Resampling is a way to average data over specific windows or periods. It is a possible way to smooth out noisy data for example or get an average trend. You can resample columns from the column header menu. In the example below we create a date column and then use resampling to smooth out the data in another column using a window of 7.

_images/resample_example.gif

Plot options

The plot options are a series of docked widgets on the right side of the plot, grouped by functionality. The docks can be dragged to the other sides of the application window or closed. Re-opening is done from the dock menu. Most default formatting options such as the type of plot, whether to show a legend etc. are in the ‘general’ tab. If you use the program regularly you will be familiar with where things are.

_images/plot_options.png

The following plot types are currently supported:

  • line

  • bar

  • barh

  • scatter

  • pie

  • histogram

  • box plot

  • dot plot

  • heatmap

  • area

  • hexbin

  • contour

  • scatter matrix

Plotting grouped data

Rather than grouping the table directly and then plotting, it is also possible to plot data grouped. This requires you select the appropriate columns including the one to be grouped by and select the grouping column in the ‘groupby’ menu in the plot options. Plots can be grouped by 1-2 columns at once.

Scratchpad

The scratchpad is used to store plots as you go along, that can be viewed and saved later. It’s also used for tables in text. It can be useful for resizing plots before saving for example. The plots stored here are saved with your project so can be retrieved at any time.

Setting preferences

Application settings are set from the Edit->Preferences menu.

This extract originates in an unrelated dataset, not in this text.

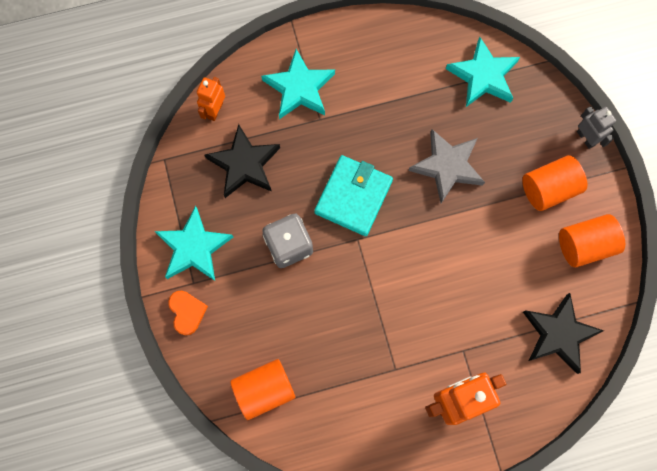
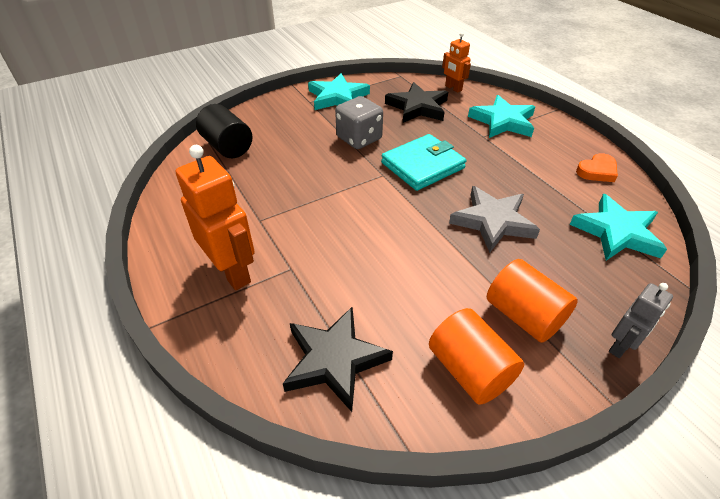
camera: 75 degrees right, 30 degrees down
(187, 312) = (285, 102): orange heart -> orange heart (597, 171)
(215, 110) = (453, 88): orange robot -> orange robot turned 135 degrees counterclockwise
(264, 390) = (227, 147): orange cylinder -> black cylinder
(353, 197) = (422, 165): turquoise wallet -> turquoise wallet turned 45 degrees counterclockwise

The image below shows the settings which are mostly self explanatory. If settings get corrupted or you want to restore defaults use the ‘reset’ button.

_images/preferences.png

The terminal

For those familiar with Python and pandas a basic terminal is included, accessible from the toolbar. This will appear below the table. You can then run any Python command via the intepreter. The current table data is initially assigned to the df variable and the table can be accessed from the table variable. For example to add a column called ‘new’ you would do the following:

df['new'] = 3
table.refresh()

Any pandas operation can be performed. You need to call table.refresh() to update the table after making changes to the underlying dataframe.

Working example is shown here:

_images/terminal.gif

Plugins

Plugins can be added by anyone (see code examples on how to do this). Currently there are are only a few useful built-in plugins. New ones will be added below. To add a third party plugin (just a .py file), place it in the plugin folder under <home dir>/.config/tablexplore. For security, you shouldn’t just download and run any .py file without trusting it first.

Colormap tool

This allows you to add your own colormaps for plotting. The screen grab below shows you. You can generate random colors, then edit them. When done choose the type of colormap and then save. Pick a name and this is stored and added to the list of of colormaps in the plot options. You have to restart the program to see it. (Colormaps are kept under .config/tablexplore/cmaps.pkl which can be deleted if you want to clear them.)

_images/colormaps.gif

Seaborn plugin

Seaborn is a statistical plotting package for Python. This plugin lets you use it as an alternative to the regular plotting tools. Note that you need to have installed tablexplore using pip for this to work and it is not currently part of the standalone windows application or the snap. The plugin has a set of drop down menus mostly for selecting which column in your table you want to be plotted in which dimension. These won’t all be intuitive unless you have used seaborn.

It is assumed that your data is in ‘long form’ or ‘tidy’ format.

Typical usage is shown below:

_images/seaborn.gif